● JOB
Restate word for word the line with "Fantasy Resonance új trailerében" and all lines after it; please stop only at the end of the listing below.

● RECORDS SHOWN
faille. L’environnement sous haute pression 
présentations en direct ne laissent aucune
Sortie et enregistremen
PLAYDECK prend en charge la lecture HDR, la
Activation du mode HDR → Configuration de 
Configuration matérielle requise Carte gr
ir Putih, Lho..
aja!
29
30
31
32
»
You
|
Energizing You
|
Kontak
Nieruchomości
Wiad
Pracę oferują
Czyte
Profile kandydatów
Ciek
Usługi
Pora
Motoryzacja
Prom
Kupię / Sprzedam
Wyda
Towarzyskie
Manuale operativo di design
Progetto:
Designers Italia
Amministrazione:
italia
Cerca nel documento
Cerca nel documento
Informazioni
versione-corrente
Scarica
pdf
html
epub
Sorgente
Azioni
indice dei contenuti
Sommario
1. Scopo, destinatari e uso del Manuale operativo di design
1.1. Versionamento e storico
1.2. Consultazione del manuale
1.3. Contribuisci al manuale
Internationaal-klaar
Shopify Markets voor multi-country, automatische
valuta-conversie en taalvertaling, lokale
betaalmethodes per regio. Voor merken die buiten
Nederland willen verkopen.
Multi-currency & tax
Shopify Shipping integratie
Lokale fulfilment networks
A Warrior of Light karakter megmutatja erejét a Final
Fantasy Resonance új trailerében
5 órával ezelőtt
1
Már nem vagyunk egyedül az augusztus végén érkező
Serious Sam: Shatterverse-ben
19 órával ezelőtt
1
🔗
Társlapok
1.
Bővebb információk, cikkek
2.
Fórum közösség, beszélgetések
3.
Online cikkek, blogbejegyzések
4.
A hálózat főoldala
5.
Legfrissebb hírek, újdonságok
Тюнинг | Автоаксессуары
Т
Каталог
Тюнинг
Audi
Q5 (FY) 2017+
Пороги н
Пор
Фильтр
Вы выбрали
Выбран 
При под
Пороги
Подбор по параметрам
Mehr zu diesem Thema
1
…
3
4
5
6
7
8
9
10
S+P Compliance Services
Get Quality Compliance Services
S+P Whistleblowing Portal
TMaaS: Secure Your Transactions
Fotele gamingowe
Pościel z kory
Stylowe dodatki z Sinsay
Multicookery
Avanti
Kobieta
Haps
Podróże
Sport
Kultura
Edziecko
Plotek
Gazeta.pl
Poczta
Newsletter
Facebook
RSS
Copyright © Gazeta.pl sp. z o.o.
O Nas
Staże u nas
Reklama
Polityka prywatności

● EXPECTED ANSWER
Fantasy Resonance új trailerében
5 órával ezelőtt
1
Már nem vagyunk egyedül az augusztus végén érkező
Serious Sam: Shatterverse-ben
19 órával ezelőtt
1
🔗
Társlapok
1.
Bővebb információk, cikkek
2.
Fórum közösség, beszélgetések
3.
Online cikkek, blogbejegyzések
4.
A hálózat főoldala
5.
Legfrissebb hírek, újdonságok
Тюнинг | Автоаксессуары
Т
Каталог
Тюнинг
Audi
Q5 (FY) 2017+
Пороги н
Пор
Фильтр
Вы выбрали
Выбран 
При под
Пороги
Подбор по параметрам
Mehr zu diesem Thema
1
…
3
4
5
6
7
8
9
10
S+P Compliance Services
Get Quality Compliance Services
S+P Whistleblowing Portal
TMaaS: Secure Your Transactions
Fotele gamingowe
Pościel z kory
Stylowe dodatki z Sinsay
Multicookery
Avanti
Kobieta
Haps
Podróże
Sport
Kultura
Edziecko
Plotek
Gazeta.pl
Poczta
Newsletter
Facebook
RSS
Copyright © Gazeta.pl sp. z o.o.
O Nas
Staże u nas
Reklama
Polityka prywatności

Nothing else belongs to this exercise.